Himeraeus or Himeraios (Ἱμεραῖος; died 322 BC), of the borough of Phalerus in Attica, was son of Phanostratus, and brother of the celebrated Demetrius of Phalerum.

We know but little of his life or political career, but it seems certain that he early adopted political views opposed to those of his brother, and became a supporter of the anti-Macedonian party at Athens. He is first mentioned as joining with Hypereides and others in prosecuting before the court of the Areopagus all those who were accused of having received bribes from Harpalus, Demosthenes among the rest.

During the Lamian War, he united in the efforts of the Athenians to throw off the yoke of Macedonia, and was in consequence one of the orators whose surrender was demanded by Antipater after his victory at the Battle of Crannon.
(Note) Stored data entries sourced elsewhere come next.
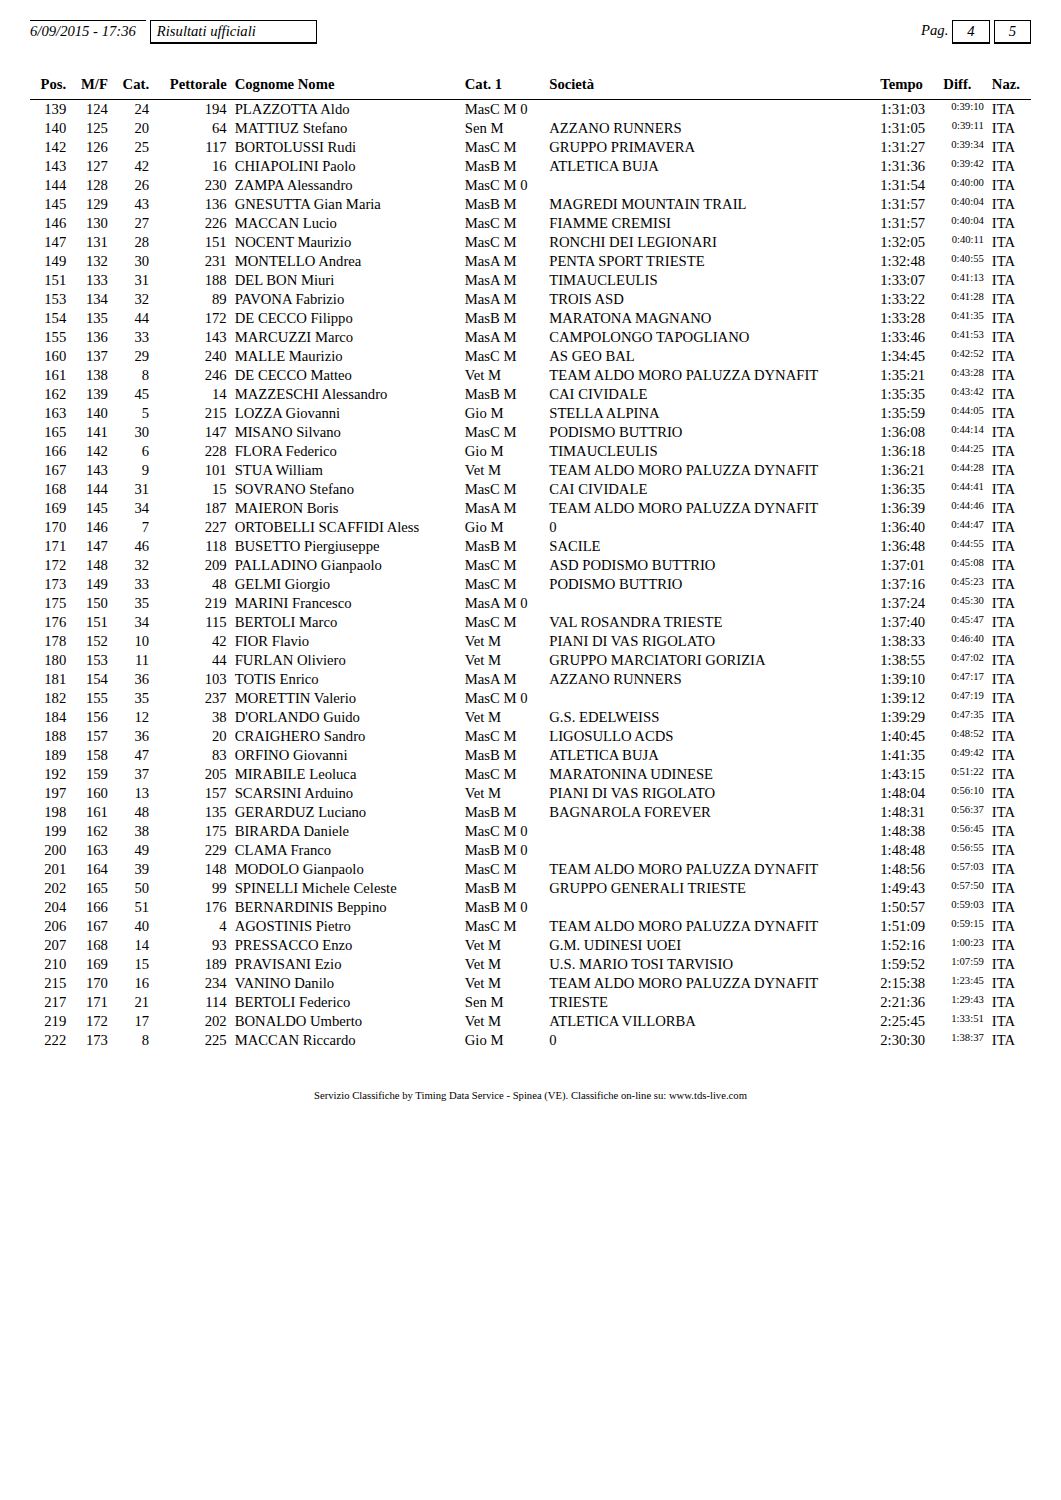6/09/2015 - 17:36
Risultati ufficiali
Pag.
4
5
| Pos. | M/F | Cat. | Pettorale | Cognome Nome | Cat. 1 | Società | Tempo | Diff. | Naz. |
| --- | --- | --- | --- | --- | --- | --- | --- | --- | --- |
| 139 | 124 | 24 | 194 | PLAZZOTTA Aldo | MasC M 0 | | 1:31:03 | 0:39:10 | ITA |
| 140 | 125 | 20 | 64 | MATTIUZ Stefano | Sen M | AZZANO RUNNERS | 1:31:05 | 0:39:11 | ITA |
| 142 | 126 | 25 | 117 | BORTOLUSSI Rudi | MasC M | GRUPPO PRIMAVERA | 1:31:27 | 0:39:34 | ITA |
| 143 | 127 | 42 | 16 | CHIAPOLINI Paolo | MasB M | ATLETICA BUJA | 1:31:36 | 0:39:42 | ITA |
| 144 | 128 | 26 | 230 | ZAMPA Alessandro | MasC M 0 | | 1:31:54 | 0:40:00 | ITA |
| 145 | 129 | 43 | 136 | GNESUTTA Gian Maria | MasB M | MAGREDI MOUNTAIN TRAIL | 1:31:57 | 0:40:04 | ITA |
| 146 | 130 | 27 | 226 | MACCAN Lucio | MasC M | FIAMME CREMISI | 1:31:57 | 0:40:04 | ITA |
| 147 | 131 | 28 | 151 | NOCENT Maurizio | MasC M | RONCHI DEI LEGIONARI | 1:32:05 | 0:40:11 | ITA |
| 149 | 132 | 30 | 231 | MONTELLO Andrea | MasA M | PENTA SPORT TRIESTE | 1:32:48 | 0:40:55 | ITA |
| 151 | 133 | 31 | 188 | DEL BON Miuri | MasA M | TIMAUCLEULIS | 1:33:07 | 0:41:13 | ITA |
| 153 | 134 | 32 | 89 | PAVONA Fabrizio | MasA M | TROIS ASD | 1:33:22 | 0:41:28 | ITA |
| 154 | 135 | 44 | 172 | DE CECCO Filippo | MasB M | MARATONA MAGNANO | 1:33:28 | 0:41:35 | ITA |
| 155 | 136 | 33 | 143 | MARCUZZI Marco | MasA M | CAMPOLONGO TAPOGLIANO | 1:33:46 | 0:41:53 | ITA |
| 160 | 137 | 29 | 240 | MALLE Maurizio | MasC M | AS GEO BAL | 1:34:45 | 0:42:52 | ITA |
| 161 | 138 | 8 | 246 | DE CECCO Matteo | Vet M | TEAM ALDO MORO PALUZZA DYNAFIT | 1:35:21 | 0:43:28 | ITA |
| 162 | 139 | 45 | 14 | MAZZESCHI Alessandro | MasB M | CAI CIVIDALE | 1:35:35 | 0:43:42 | ITA |
| 163 | 140 | 5 | 215 | LOZZA Giovanni | Gio M | STELLA ALPINA | 1:35:59 | 0:44:05 | ITA |
| 165 | 141 | 30 | 147 | MISANO Silvano | MasC M | PODISMO BUTTRIO | 1:36:08 | 0:44:14 | ITA |
| 166 | 142 | 6 | 228 | FLORA Federico | Gio M | TIMAUCLEULIS | 1:36:18 | 0:44:25 | ITA |
| 167 | 143 | 9 | 101 | STUA William | Vet M | TEAM ALDO MORO PALUZZA DYNAFIT | 1:36:21 | 0:44:28 | ITA |
| 168 | 144 | 31 | 15 | SOVRANO Stefano | MasC M | CAI CIVIDALE | 1:36:35 | 0:44:41 | ITA |
| 169 | 145 | 34 | 187 | MAIERON Boris | MasA M | TEAM ALDO MORO PALUZZA DYNAFIT | 1:36:39 | 0:44:46 | ITA |
| 170 | 146 | 7 | 227 | ORTOBELLI SCAFFIDI Aless | Gio M | 0 | 1:36:40 | 0:44:47 | ITA |
| 171 | 147 | 46 | 118 | BUSETTO Piergiuseppe | MasB M | SACILE | 1:36:48 | 0:44:55 | ITA |
| 172 | 148 | 32 | 209 | PALLADINO Gianpaolo | MasC M | ASD PODISMO BUTTRIO | 1:37:01 | 0:45:08 | ITA |
| 173 | 149 | 33 | 48 | GELMI Giorgio | MasC M | PODISMO BUTTRIO | 1:37:16 | 0:45:23 | ITA |
| 175 | 150 | 35 | 219 | MARINI Francesco | MasA M 0 | | 1:37:24 | 0:45:30 | ITA |
| 176 | 151 | 34 | 115 | BERTOLI Marco | MasC M | VAL ROSANDRA TRIESTE | 1:37:40 | 0:45:47 | ITA |
| 178 | 152 | 10 | 42 | FIOR Flavio | Vet M | PIANI DI VAS RIGOLATO | 1:38:33 | 0:46:40 | ITA |
| 180 | 153 | 11 | 44 | FURLAN Oliviero | Vet M | GRUPPO MARCIATORI GORIZIA | 1:38:55 | 0:47:02 | ITA |
| 181 | 154 | 36 | 103 | TOTIS Enrico | MasA M | AZZANO RUNNERS | 1:39:10 | 0:47:17 | ITA |
| 182 | 155 | 35 | 237 | MORETTIN Valerio | MasC M 0 | | 1:39:12 | 0:47:19 | ITA |
| 184 | 156 | 12 | 38 | D'ORLANDO Guido | Vet M | G.S. EDELWEISS | 1:39:29 | 0:47:35 | ITA |
| 188 | 157 | 36 | 20 | CRAIGHERO Sandro | MasC M | LIGOSULLO ACDS | 1:40:45 | 0:48:52 | ITA |
| 189 | 158 | 47 | 83 | ORFINO Giovanni | MasB M | ATLETICA BUJA | 1:41:35 | 0:49:42 | ITA |
| 192 | 159 | 37 | 205 | MIRABILE Leoluca | MasC M | MARATONINA UDINESE | 1:43:15 | 0:51:22 | ITA |
| 197 | 160 | 13 | 157 | SCARSINI Arduino | Vet M | PIANI DI VAS RIGOLATO | 1:48:04 | 0:56:10 | ITA |
| 198 | 161 | 48 | 135 | GERARDUZ Luciano | MasB M | BAGNAROLA FOREVER | 1:48:31 | 0:56:37 | ITA |
| 199 | 162 | 38 | 175 | BIRARDA Daniele | MasC M 0 | | 1:48:38 | 0:56:45 | ITA |
| 200 | 163 | 49 | 229 | CLAMA Franco | MasB M 0 | | 1:48:48 | 0:56:55 | ITA |
| 201 | 164 | 39 | 148 | MODOLO Gianpaolo | MasC M | TEAM ALDO MORO PALUZZA DYNAFIT | 1:48:56 | 0:57:03 | ITA |
| 202 | 165 | 50 | 99 | SPINELLI Michele Celeste | MasB M | GRUPPO GENERALI TRIESTE | 1:49:43 | 0:57:50 | ITA |
| 204 | 166 | 51 | 176 | BERNARDINIS Beppino | MasB M 0 | | 1:50:57 | 0:59:03 | ITA |
| 206 | 167 | 40 | 4 | AGOSTINIS Pietro | MasC M | TEAM ALDO MORO PALUZZA DYNAFIT | 1:51:09 | 0:59:15 | ITA |
| 207 | 168 | 14 | 93 | PRESSACCO Enzo | Vet M | G.M. UDINESI UOEI | 1:52:16 | 1:00:23 | ITA |
| 210 | 169 | 15 | 189 | PRAVISANI Ezio | Vet M | U.S. MARIO TOSI TARVISIO | 1:59:52 | 1:07:59 | ITA |
| 215 | 170 | 16 | 234 | VANINO Danilo | Vet M | TEAM ALDO MORO PALUZZA DYNAFIT | 2:15:38 | 1:23:45 | ITA |
| 217 | 171 | 21 | 114 | BERTOLI Federico | Sen M | TRIESTE | 2:21:36 | 1:29:43 | ITA |
| 219 | 172 | 17 | 202 | BONALDO Umberto | Vet M | ATLETICA VILLORBA | 2:25:45 | 1:33:51 | ITA |
| 222 | 173 | 8 | 225 | MACCAN Riccardo | Gio M | 0 | 2:30:30 | 1:38:37 | ITA |
Servizio Classifiche by Timing Data Service - Spinea (VE). Classifiche on-line su: www.tds-live.com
To escape the fate that awaited him, he fled from Athens to Aegina, and took refuge, together with Hyperides and Aristonicus, in the temple of Aeacus; but they were dragged from this sanctuary by Archias of Thurii, and sent as prisoners to Antipater, who immediately put them all to death in 322 BCE.

Lucian speaks very disparagingly of Himeraeus, as a mere demagogue, indebted to the circumstances of the moment for a temporary influence.